The report, released by ABC News Wednesday morning, claimed: “U.S. intelligence officials were warning that a contagion was sweeping through China’s Wuhan region, changing the patterns of life and business and posing a threat to the population, according to four sources briefed on the secret reporting.”

“Two officials familiar with the document’s contents” reportedly told ABC that those concerns “were detailed in a November intelligence report by the military’s National Center for Medical Intelligence (NCMI).”

From the ABC News story:

The report was the result of analysis of wire and computer intercepts, coupled with satellite images. It raised alarms because an out-of-control disease would pose a serious threat to U.S. forces in Asia — forces that depend on the NCMI’s work. And it paints a picture of an American government that could have ramped up mitigation and containment efforts far earlier to prepare for a crisis poised to come home.

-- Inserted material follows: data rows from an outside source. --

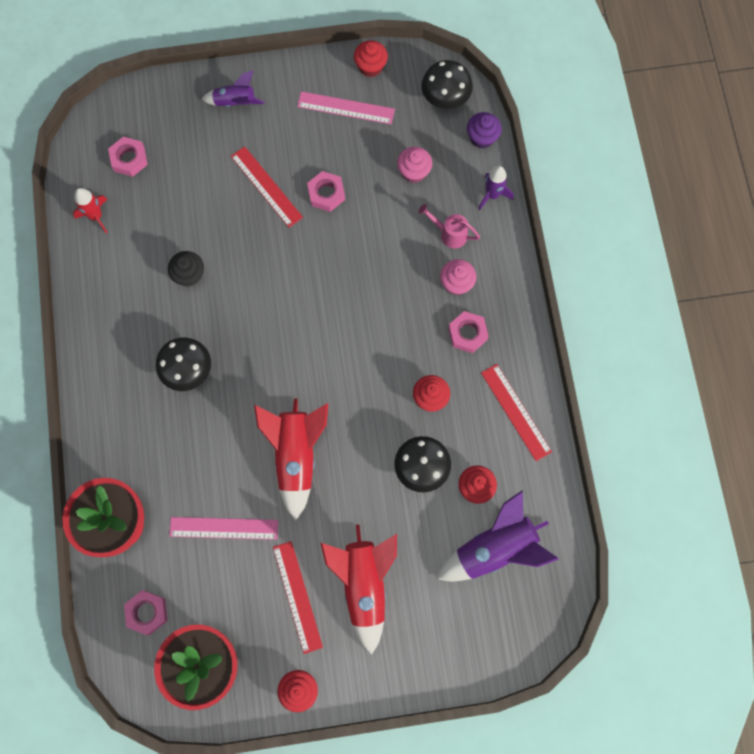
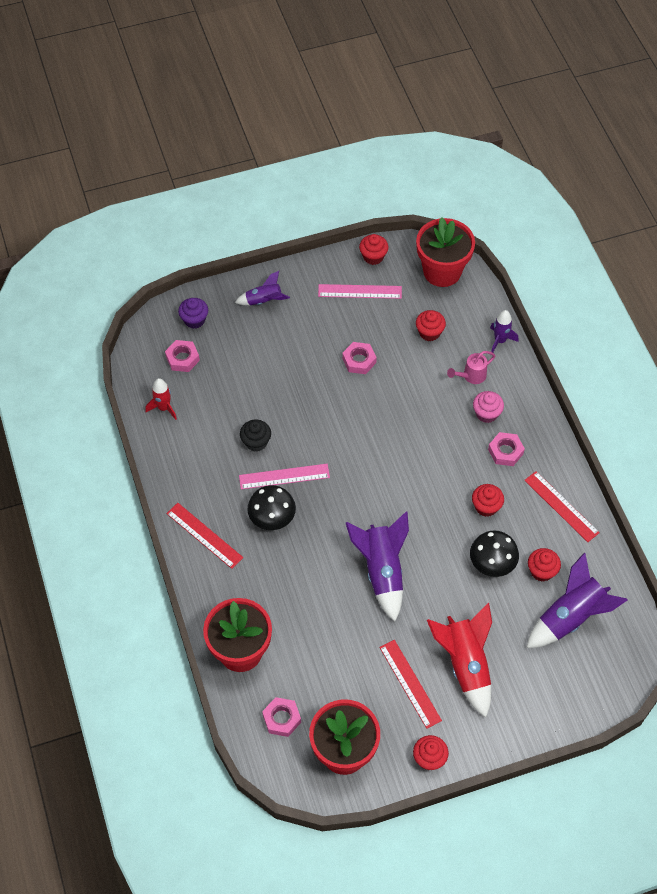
camera: 10 degrees left, 15 degrees down
pink ruler [169,517,278,540] -> pink ruler moved to [239,464,330,489]
red ruler [231,146,303,227] -> red ruler moved to [166,503,243,569]
red rocket [254,399,328,521] -> purple rocket [346,511,409,622]
pink cupcake [397,147,432,183] -> red cupcake [416,310,446,341]
pink watering can [418,204,480,248] -> pink watering can turned 45 degrees counterclockwise [447,351,495,384]
black mushroom [421,60,473,109] -> red flower pot [416,217,475,287]
purple cupcake [467,112,502,149] -> purple cupcake moved to [178,298,208,329]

‘Analysts concluded it could be a cataclysmic event,’ one of the sources said of the NCMI’s report. ‘It was then briefed multiple times to’ the Defense Intelligence Agency, the Pentagon’s Joint Staff and the White House.

The sources told the news outlet that a “detailed explanation of the problem” appeared in President Donald Trump’s “Daily Brief of intelligence matters in early January.”

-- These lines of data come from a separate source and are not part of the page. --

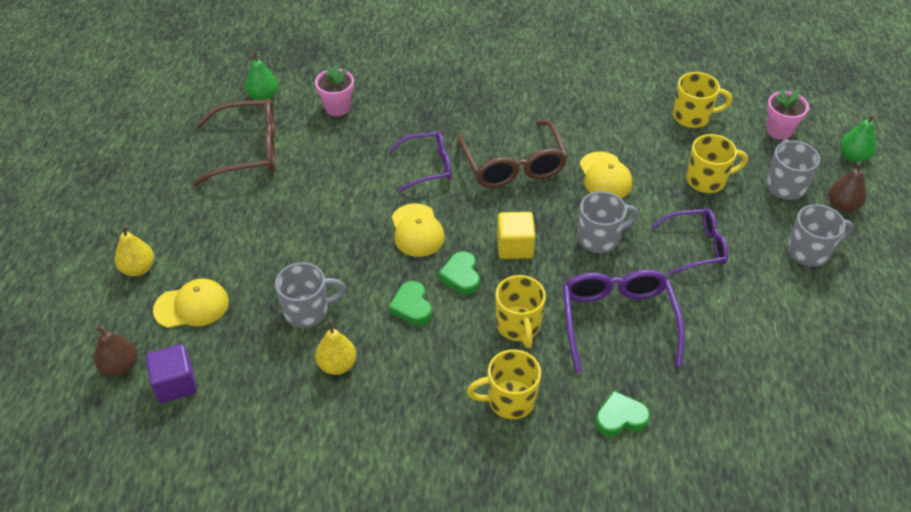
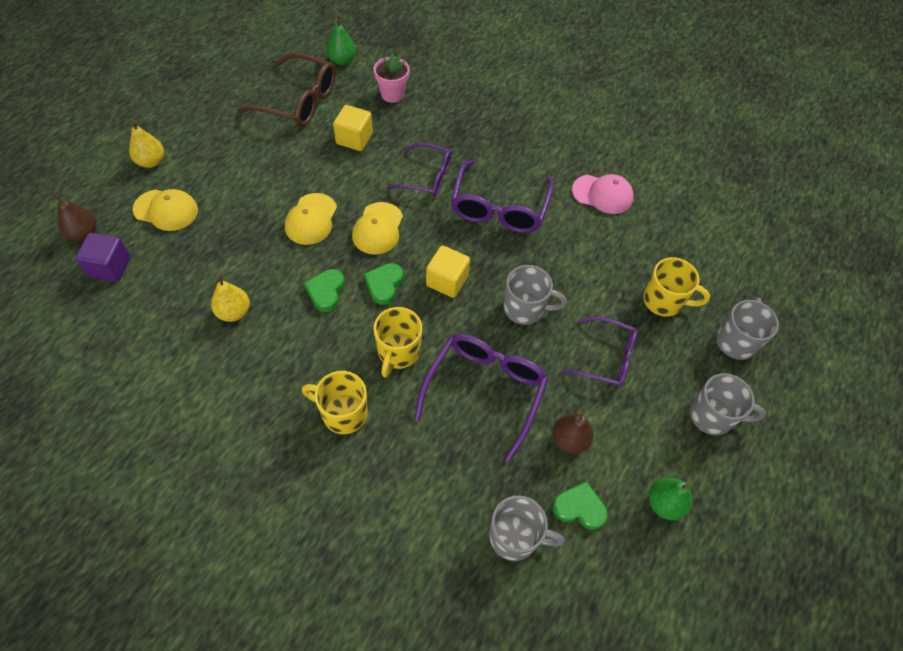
camera: 25 degrees right, 10 degrees up
grey mug [275,262,346,328] -> grey mug moved to [489,495,565,561]
brown glasses [457,120,568,188] -> purple glasses [451,160,554,233]
yellow cap [579,152,632,198] -> yellow cap moved to [285,193,337,245]
green heart [595,391,650,436] -> green heart moved to [553,481,608,530]
yellow mug [673,72,732,128] -> none
pink flower pot [766,88,809,140] -> none
brown pear [829,162,867,212] -> brown pear moved to [553,411,593,454]
green pear [840,114,877,163] -> green pear moved to [649,478,692,521]
none -> yellow cube [333,105,373,151]
none -> pink cap [572,174,634,214]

“The timeline of the intel side of this may be further back than we’re discussing,” a source reportedly told ABC. “But this was definitely being briefed beginning at the end of November as something the military needed to take a posture on.” (RELATED: FLASHBACK Jan. 14: WHO Tells Everyone Don’t Worry Because China Says Coronavirus Isn’t Contagious)

Day, however, disputed the entire story Wednesday afternoon with what Time’s W.J. Hennigan called a “rare, unrequested statement.”

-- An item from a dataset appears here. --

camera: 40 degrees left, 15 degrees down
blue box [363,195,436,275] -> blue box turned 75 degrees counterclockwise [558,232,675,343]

“As a matter of practice the National Center for Medical Intelligence does not comment publicly on specific intelligence matters,” the statement read. “However, in the interest of transparency during this current public health crisis, we can confirm that media reporting about the existence/release of a National Center for Medical Intelligence Coronavirus-related product/assessment in November of 2019 is not correct. No such NCMI product exists.”